The Xiao Langfang housing complex is a cluster of apartment blocks in the small, nondescript city of Langfang, 60km from central Beijing. It is an excellent base for commuting—a seven-minute walk from a high-speed railway stop that is, in turn, a 21-minute ride from Beijing South station. The one-way fare is 28 yuan ($4.33). It is a friendly spot. On a mid-week afternoon, its landscaped grounds are thronged with children flying kites, yapping lapdogs and old women playing cards in the winter sun. Above all, here in the northern province of Hebei, just outside Beijing’s city limits, property is cheap. Apartments in Xiao Langfang sell for 15,000 yuan a square metre. A comparable flat in Beijing could easily cost six times as much.

Shao Zeyu, a young father playing with his five-year-old son in the compound’s gardens, met his wife in Beijing and rented a home with her there for years. They left the capital after their child was born. Mr Shao’s legally registered hometown is Langfang, while his wife is from Tianjin, a nearby coastal city. Mr Shao’s mother lives in Langfang, so she can offer both love and free child care. But the family faced constraints, too. It is very hard to obtain a new household-registration permit, or hukou, from Beijing, a city that Chinese leaders consider full. Without a Beijing hukou, the Shao family could not easily gain access to many public services in that city, including school places. So they left.

The train has been a boon. Initially, his wife carpooled from Langfang to her job in northern Beijing. She left at 5:30am and reached her desk before most colleagues, allowing her to return home early to see her son. In bad traffic the journey could take three hours each way, and left her exhausted. The fast train to Beijing enables her to leave home at seven. That makes the Shao family lucky. Many friends work such brutal hours, until nine or ten each evening, that they come home only at weekends.

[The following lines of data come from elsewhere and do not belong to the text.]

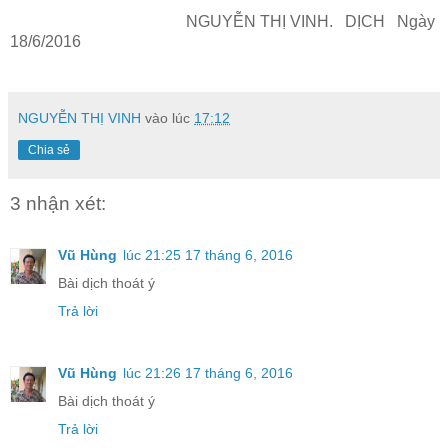
NGUYỄN THỊ VINH. DỊCH Ngày
18/6/2016
NGUYỄN THỊ VINH
vào lúc
17:12
Chia sẻ
3 nhận xét:
Vũ Hùng
lúc 21:25 17 tháng 6, 2016
Bài dịch thoát ý
Trả lời
Vũ Hùng
lúc 21:26 17 tháng 6, 2016
Bài dịch thoát ý
Trả lời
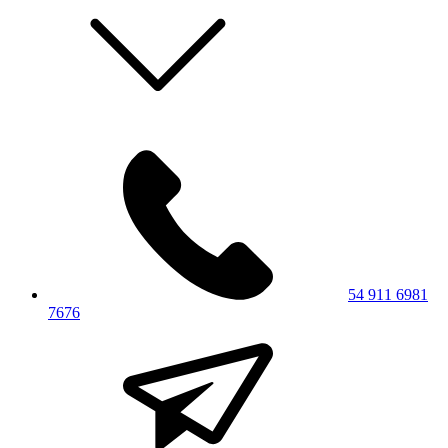
54 911 6981
7676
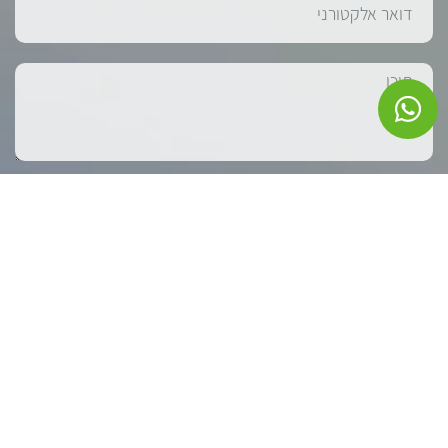
אני מאשר/ת את
תנאי השימוש
ומדיניות הפרטיות
של האתר,
ואני רוצה לקבל תוכן מקצועי ועדכונים שווים.
*ניתן להסרה בכל
עת בלחיצת כפתור
שליחה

Mr Shao himself used to work similar hours for a computer-games firm in Beijing, and is now looking for a job he can do locally. Because Tianjin is affordable and offers better schools and an easier route to university, the family expects to move there when their son is older. Mr Shao’s wife plans to commute by train from Tianjin.

In China working nine-to-five is a luxury

Such hyper-mobility is new in China. The government is promoting a new form of urban development that embraces multi-city clusters, including one uniting Beijing and Tianjin. But the aim is to make it more appealing to live in a wider range of secondary cities and new towns, not to create alternative routes to work in central Beijing. In 2016 the Communist Party boss of Hebei said that Langfang “absolutely cannot become a dormitory town for those who work in Beijing”. Indeed, China’s tax system currently punishes commuter towns. Someone who works in Beijing pays taxes and social-security contributions into the capital’s coffers, even when sleeping each night in Langfang. Locals murmur that officials in Langfang blocked moves to call a housing development “Shouzhan”, meaning “First Stop” on the line from Beijing.

The authorities in Langfang want new residents to live and work in their city. They recently eased restrictions on outsiders buying property there, allowing them to invest if they make six months’ worth of social-security payments to Langfang’s fund (on top of payments made elsewhere). But Langfang should be realistic, suggests a local property-salesman. He calls his home town a place where newlyweds and those starting families will choose to live until they can afford to move on.

In truth, Langfang’s greatest asset is being a convenient stop on the way to bigger places. That is a puzzle for officials rewarded for developing the place under their charge, not for facilitating the restless ambitions of individuals. China’s high-speed railways are a spectacular economic achievement. Their impact on society may prove as dramatic, if officials allow it.